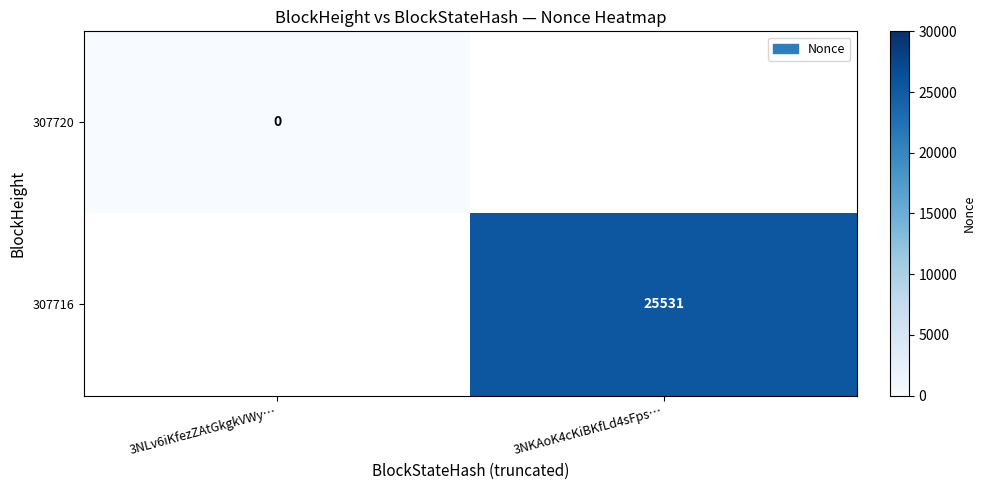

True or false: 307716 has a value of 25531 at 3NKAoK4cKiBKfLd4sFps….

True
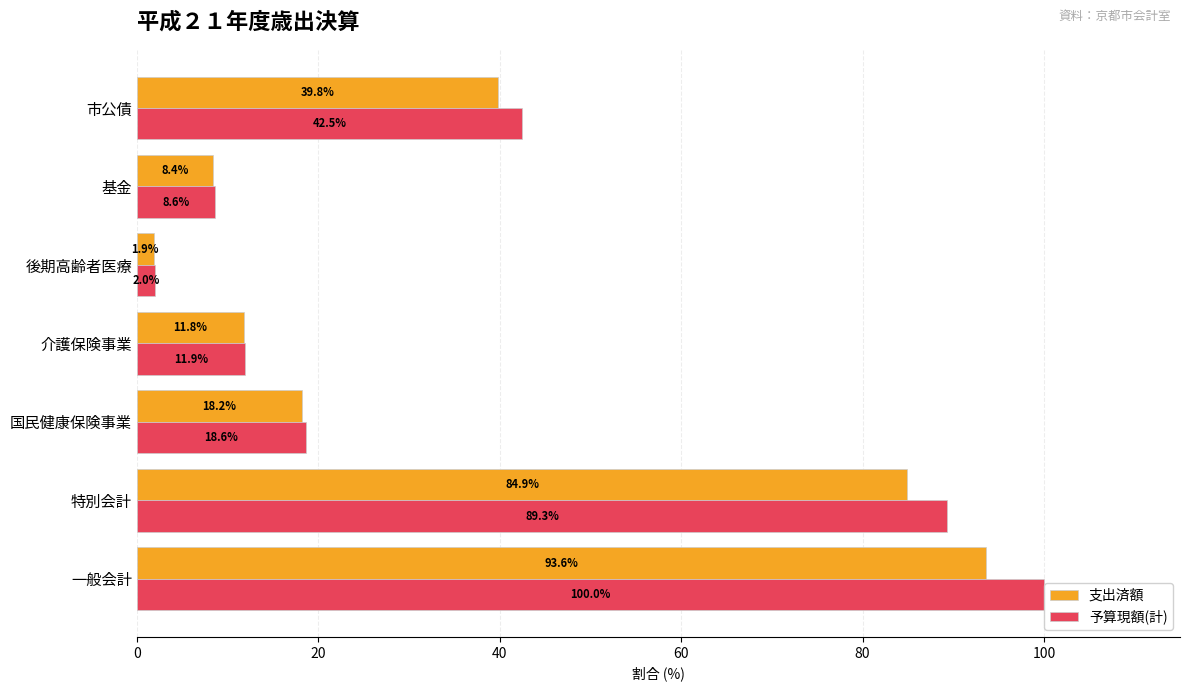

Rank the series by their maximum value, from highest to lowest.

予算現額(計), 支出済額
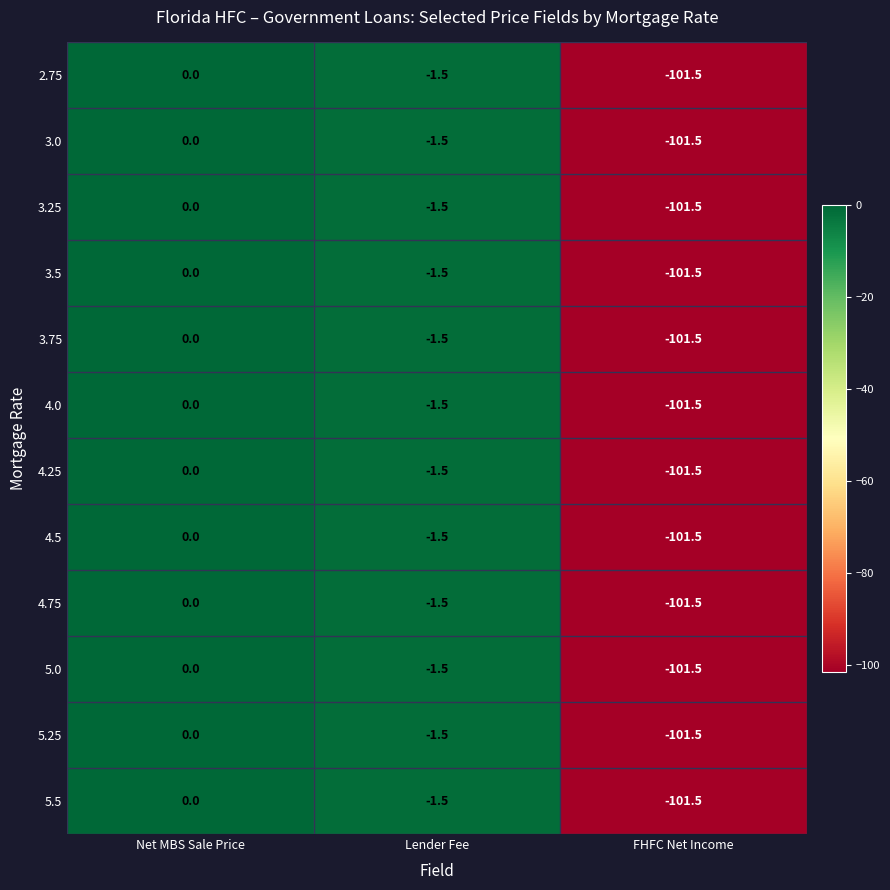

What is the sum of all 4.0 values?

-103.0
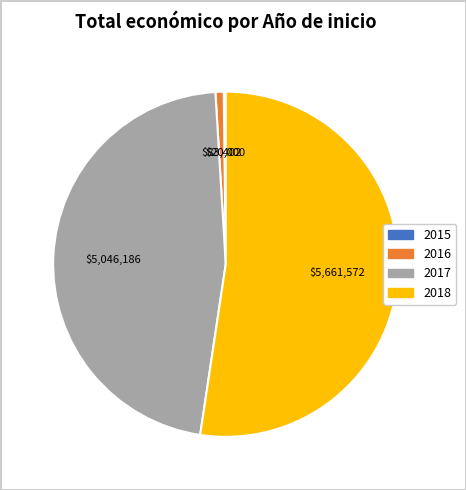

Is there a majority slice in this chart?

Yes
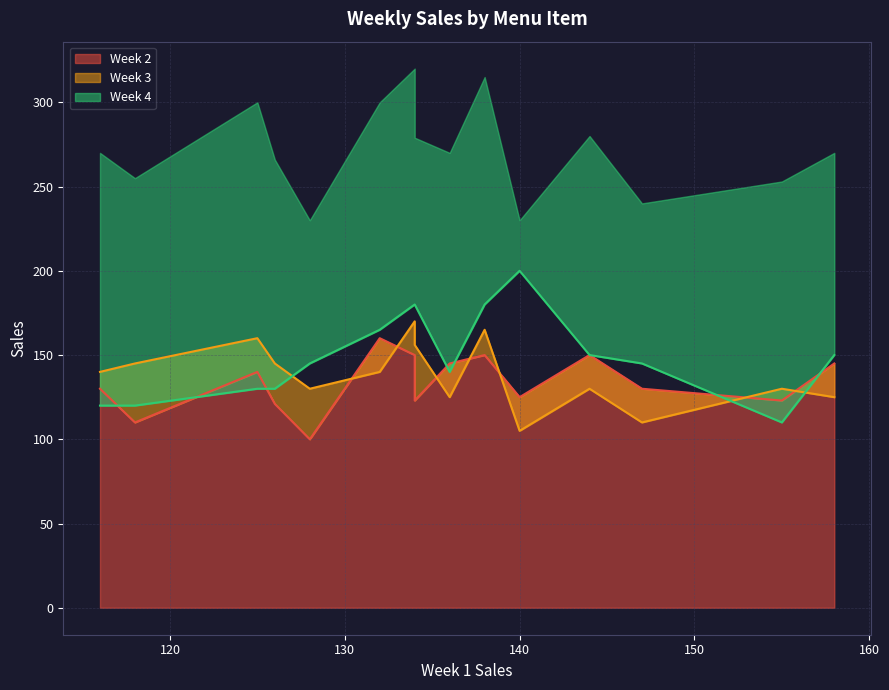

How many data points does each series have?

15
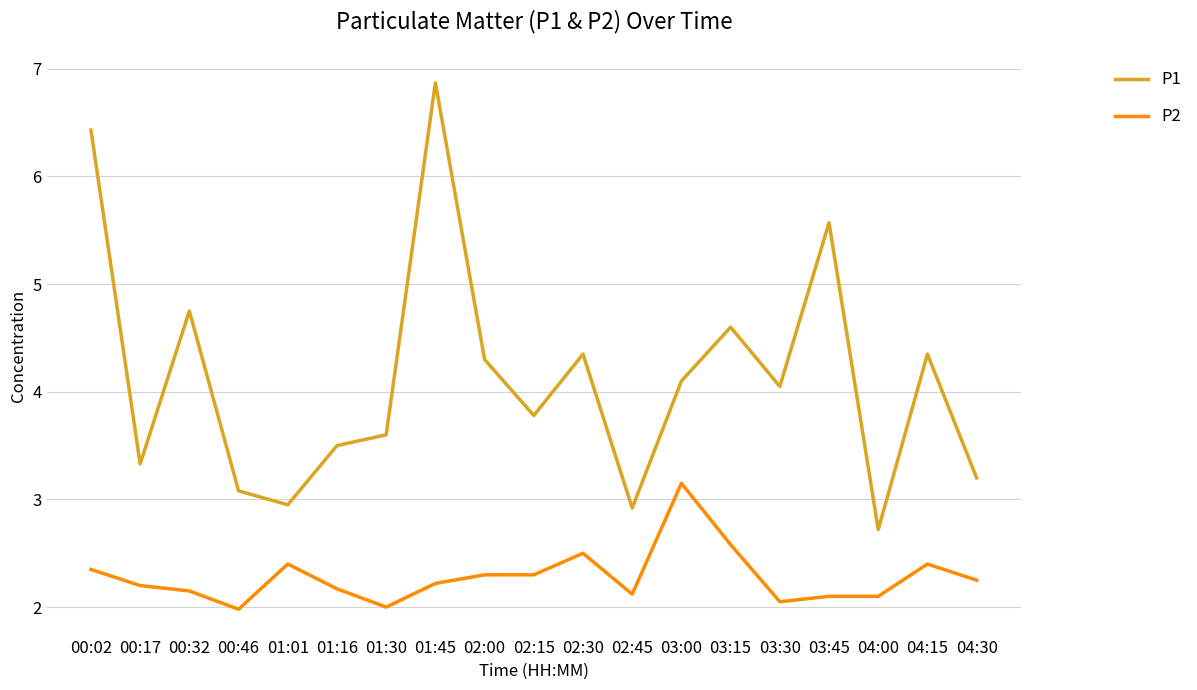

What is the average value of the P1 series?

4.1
-*-
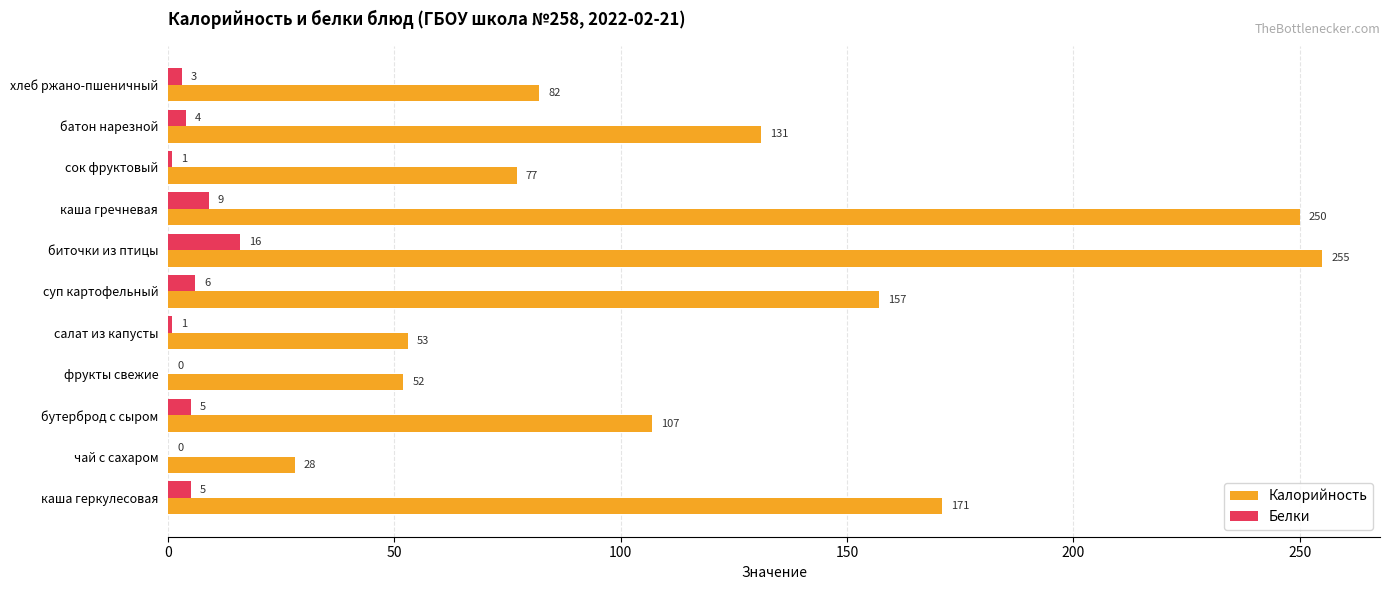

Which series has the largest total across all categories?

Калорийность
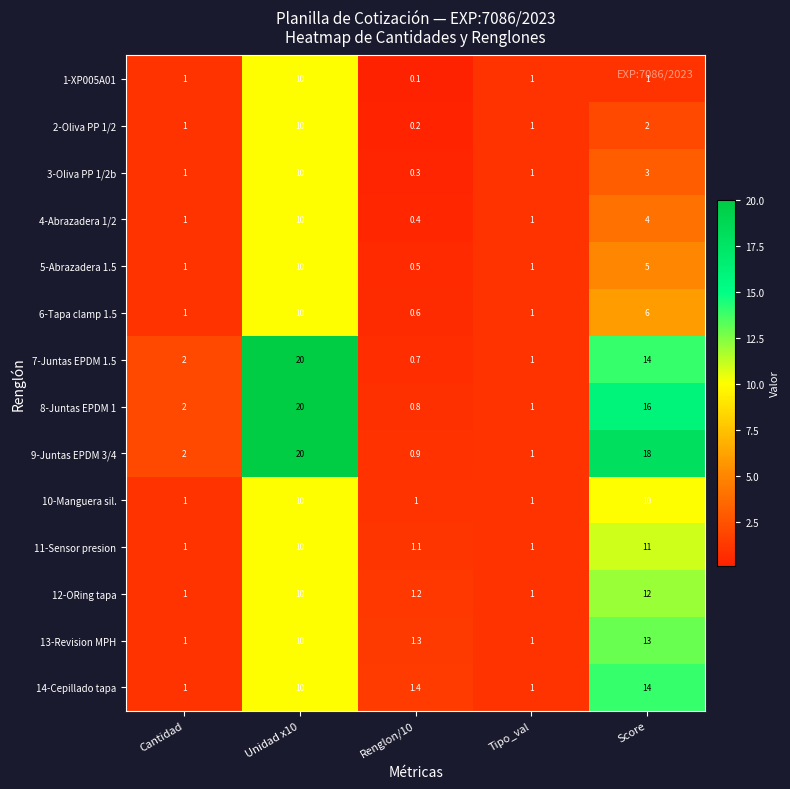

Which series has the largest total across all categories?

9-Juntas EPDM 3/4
-*-
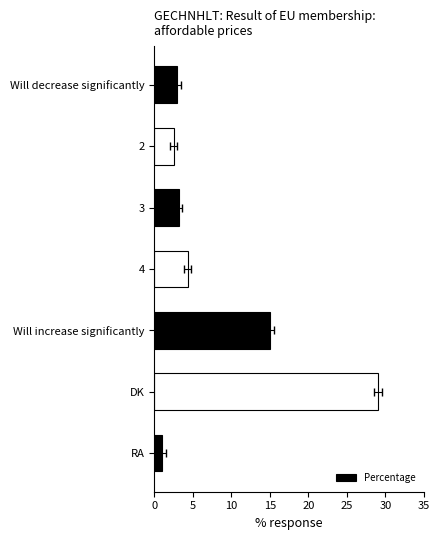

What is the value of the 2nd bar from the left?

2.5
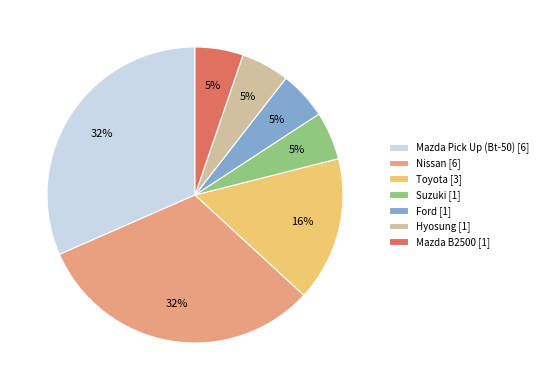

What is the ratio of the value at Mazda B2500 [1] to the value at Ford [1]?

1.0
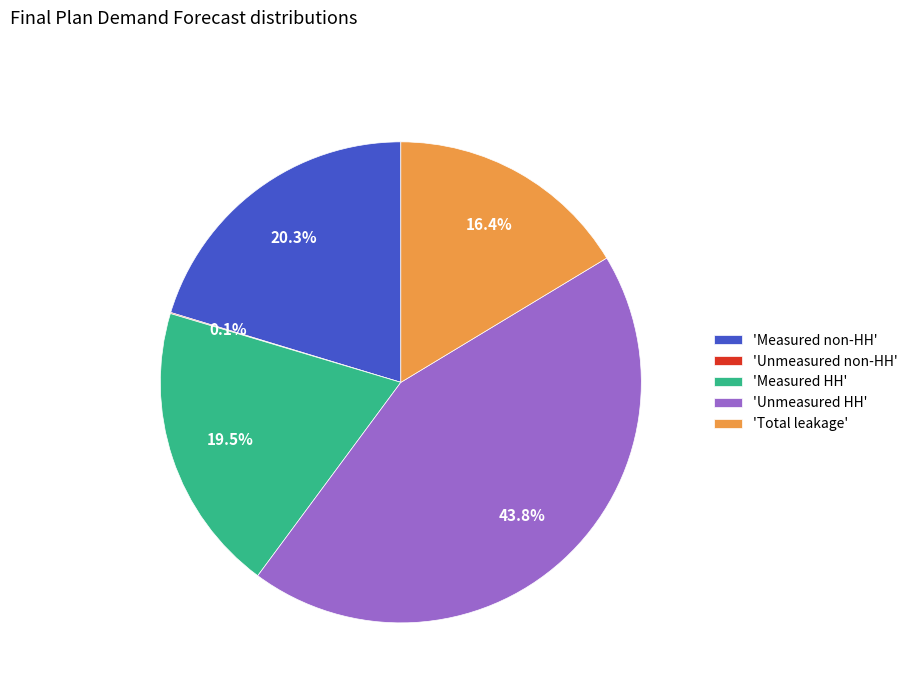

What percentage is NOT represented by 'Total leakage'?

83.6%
-*-
== What the exercise asks ==
Copy the material word for word, starting at the line containing "Rank the series" and going through the line containing "What is the average value of the P1 series?". Leave the pictures out.

== Your response ==
Rank the series by their maximum value, from highest to lowest.

予算現額(計), 支出済額

What is the sum of all 4.0 values?

-103.0

Is there a majority slice in this chart?

Yes

How many data points does each series have?

15

What is the average value of the P1 series?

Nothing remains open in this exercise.